Sound is caused by vibrations moving through a medium.
Solid matter is still a medium and tends to transmit sound faster as the particles are closer together and so hit their neighbors faster and easier.
When sound hits a wall, it beats on it like a drum, transferring the sounds from the air to the wall even as it reflects. Then, the vibrations spread through the wall and reverberate out of the other side. This is one of the reasons an “echo” is quieter. As it hits and reflects, some of the energy is lost to the thing it hit.
The reason it is “muffled” is because the tones that could not transmit through the wall either bounced off or were absorbed by the wall, so you only get the frequencies the wall can transmit and usually a bit of added vibration from the wall itself.
This is why “sound proof” areas are designed with either spiky foam that can break up and cancel out those clean vibrations by disrupting and absorbing then without being able to vibrate itself… Or with vacuums.
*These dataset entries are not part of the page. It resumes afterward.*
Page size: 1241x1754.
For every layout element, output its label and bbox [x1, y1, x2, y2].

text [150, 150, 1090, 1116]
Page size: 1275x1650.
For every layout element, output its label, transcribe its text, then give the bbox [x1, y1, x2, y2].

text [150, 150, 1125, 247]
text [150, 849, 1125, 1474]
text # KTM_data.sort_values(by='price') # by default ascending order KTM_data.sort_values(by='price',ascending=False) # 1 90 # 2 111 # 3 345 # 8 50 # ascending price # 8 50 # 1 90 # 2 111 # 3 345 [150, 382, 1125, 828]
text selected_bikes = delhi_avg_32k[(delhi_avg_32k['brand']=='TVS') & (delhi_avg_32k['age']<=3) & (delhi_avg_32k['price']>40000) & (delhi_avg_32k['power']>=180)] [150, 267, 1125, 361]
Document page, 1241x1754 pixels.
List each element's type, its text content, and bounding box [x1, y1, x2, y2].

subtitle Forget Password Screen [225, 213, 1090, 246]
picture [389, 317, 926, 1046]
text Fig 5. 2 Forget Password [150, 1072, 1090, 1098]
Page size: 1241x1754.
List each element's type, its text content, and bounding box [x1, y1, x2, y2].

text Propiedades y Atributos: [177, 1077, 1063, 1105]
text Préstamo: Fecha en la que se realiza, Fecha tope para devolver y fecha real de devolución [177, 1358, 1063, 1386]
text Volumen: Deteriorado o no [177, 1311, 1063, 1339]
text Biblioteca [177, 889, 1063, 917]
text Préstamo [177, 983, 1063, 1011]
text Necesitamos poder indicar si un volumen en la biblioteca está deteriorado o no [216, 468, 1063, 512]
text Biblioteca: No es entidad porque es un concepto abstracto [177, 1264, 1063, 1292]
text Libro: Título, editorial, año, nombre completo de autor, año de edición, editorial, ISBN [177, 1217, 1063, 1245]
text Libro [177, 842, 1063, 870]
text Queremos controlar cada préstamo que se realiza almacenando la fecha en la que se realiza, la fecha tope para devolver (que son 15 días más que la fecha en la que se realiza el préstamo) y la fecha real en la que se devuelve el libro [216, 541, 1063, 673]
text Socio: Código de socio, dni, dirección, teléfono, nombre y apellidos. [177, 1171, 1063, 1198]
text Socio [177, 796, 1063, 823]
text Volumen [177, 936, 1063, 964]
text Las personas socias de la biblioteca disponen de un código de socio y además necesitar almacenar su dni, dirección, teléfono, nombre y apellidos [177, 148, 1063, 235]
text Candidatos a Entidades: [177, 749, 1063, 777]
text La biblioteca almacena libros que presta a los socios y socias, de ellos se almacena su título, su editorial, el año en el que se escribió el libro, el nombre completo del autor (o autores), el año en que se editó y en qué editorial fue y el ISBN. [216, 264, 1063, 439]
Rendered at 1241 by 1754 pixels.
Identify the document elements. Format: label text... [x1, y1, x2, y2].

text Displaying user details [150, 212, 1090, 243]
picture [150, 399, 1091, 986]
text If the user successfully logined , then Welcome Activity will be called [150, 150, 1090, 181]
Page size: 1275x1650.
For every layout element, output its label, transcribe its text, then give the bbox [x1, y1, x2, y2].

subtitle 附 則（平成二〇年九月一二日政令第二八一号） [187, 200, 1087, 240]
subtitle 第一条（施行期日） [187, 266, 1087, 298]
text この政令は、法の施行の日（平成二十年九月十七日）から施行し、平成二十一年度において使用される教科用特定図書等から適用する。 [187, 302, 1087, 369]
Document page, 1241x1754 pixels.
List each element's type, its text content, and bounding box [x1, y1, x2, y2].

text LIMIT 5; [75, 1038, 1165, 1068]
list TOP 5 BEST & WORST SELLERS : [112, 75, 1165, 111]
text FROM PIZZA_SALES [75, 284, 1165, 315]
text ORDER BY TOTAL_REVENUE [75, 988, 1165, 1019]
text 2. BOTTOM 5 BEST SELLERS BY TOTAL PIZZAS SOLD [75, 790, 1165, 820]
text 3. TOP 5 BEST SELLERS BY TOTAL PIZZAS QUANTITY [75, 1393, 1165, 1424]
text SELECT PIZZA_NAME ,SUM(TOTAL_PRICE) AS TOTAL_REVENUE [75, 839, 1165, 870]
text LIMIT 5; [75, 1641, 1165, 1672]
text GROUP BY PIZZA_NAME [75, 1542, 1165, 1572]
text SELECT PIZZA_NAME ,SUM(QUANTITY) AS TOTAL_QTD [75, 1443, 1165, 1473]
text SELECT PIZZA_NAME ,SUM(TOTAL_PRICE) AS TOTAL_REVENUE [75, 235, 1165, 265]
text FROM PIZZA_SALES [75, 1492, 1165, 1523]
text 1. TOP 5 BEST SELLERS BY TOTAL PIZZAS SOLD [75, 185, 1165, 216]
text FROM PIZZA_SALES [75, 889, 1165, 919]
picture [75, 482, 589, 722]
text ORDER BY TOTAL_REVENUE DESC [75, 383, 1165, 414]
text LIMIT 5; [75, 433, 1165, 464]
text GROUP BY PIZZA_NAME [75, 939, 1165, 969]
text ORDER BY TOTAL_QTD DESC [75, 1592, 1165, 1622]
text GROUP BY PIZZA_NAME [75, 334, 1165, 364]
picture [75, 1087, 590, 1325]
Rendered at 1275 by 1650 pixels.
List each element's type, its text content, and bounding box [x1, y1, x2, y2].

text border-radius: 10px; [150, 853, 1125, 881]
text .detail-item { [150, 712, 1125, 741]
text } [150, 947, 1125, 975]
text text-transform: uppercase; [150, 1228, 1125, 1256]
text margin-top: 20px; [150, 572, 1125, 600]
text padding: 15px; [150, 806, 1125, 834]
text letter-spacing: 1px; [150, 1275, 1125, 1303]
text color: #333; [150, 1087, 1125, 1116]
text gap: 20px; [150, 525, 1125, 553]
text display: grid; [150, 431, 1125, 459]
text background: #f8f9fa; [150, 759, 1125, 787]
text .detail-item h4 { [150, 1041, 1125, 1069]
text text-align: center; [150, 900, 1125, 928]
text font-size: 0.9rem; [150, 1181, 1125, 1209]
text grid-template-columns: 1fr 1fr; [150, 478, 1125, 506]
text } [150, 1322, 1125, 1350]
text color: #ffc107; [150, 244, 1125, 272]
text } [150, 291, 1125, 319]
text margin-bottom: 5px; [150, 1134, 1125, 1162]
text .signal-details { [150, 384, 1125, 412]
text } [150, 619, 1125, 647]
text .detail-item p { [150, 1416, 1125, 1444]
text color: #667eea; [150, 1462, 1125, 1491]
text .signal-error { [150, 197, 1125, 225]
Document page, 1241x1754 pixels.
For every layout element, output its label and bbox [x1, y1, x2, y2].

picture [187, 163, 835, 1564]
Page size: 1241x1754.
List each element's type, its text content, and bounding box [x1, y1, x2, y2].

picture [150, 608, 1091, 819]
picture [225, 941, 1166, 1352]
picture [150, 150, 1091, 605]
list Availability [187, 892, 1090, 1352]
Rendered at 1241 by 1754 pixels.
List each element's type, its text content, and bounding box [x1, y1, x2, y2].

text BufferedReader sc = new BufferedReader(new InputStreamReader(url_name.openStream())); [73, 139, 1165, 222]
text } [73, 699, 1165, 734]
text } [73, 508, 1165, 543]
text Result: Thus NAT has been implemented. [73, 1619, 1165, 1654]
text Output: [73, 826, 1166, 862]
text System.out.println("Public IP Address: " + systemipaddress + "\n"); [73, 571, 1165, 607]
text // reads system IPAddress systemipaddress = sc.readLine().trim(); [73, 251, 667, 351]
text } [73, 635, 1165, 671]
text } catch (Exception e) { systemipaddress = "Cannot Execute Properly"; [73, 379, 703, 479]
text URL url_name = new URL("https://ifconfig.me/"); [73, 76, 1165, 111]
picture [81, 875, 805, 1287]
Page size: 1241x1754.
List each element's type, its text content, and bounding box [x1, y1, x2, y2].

Many “sound proof” windows, for instance, are made by evacuating as much of “all” of the air from between the panels of glass as we can. Without matter to move through, the vibrations cannot make it to the other pane of glass and, so, the sound mostly stops at the wall of nothingness between the glass panes. Some might seep out through the floor, cieling, and surrounding walls; but, it removes the window as a sound “weak point” and works in tandem with things like insulation to help keep noise contained.
This “breaking up” of sound waves is also why “popcorn” ceilings are popular and why rugs in a tile room can remove echo. They disrupt and absorb the vibrations and, so, literally remove some of the “sound” from the air, absorbing some of the reflecting sound waves inside of the room.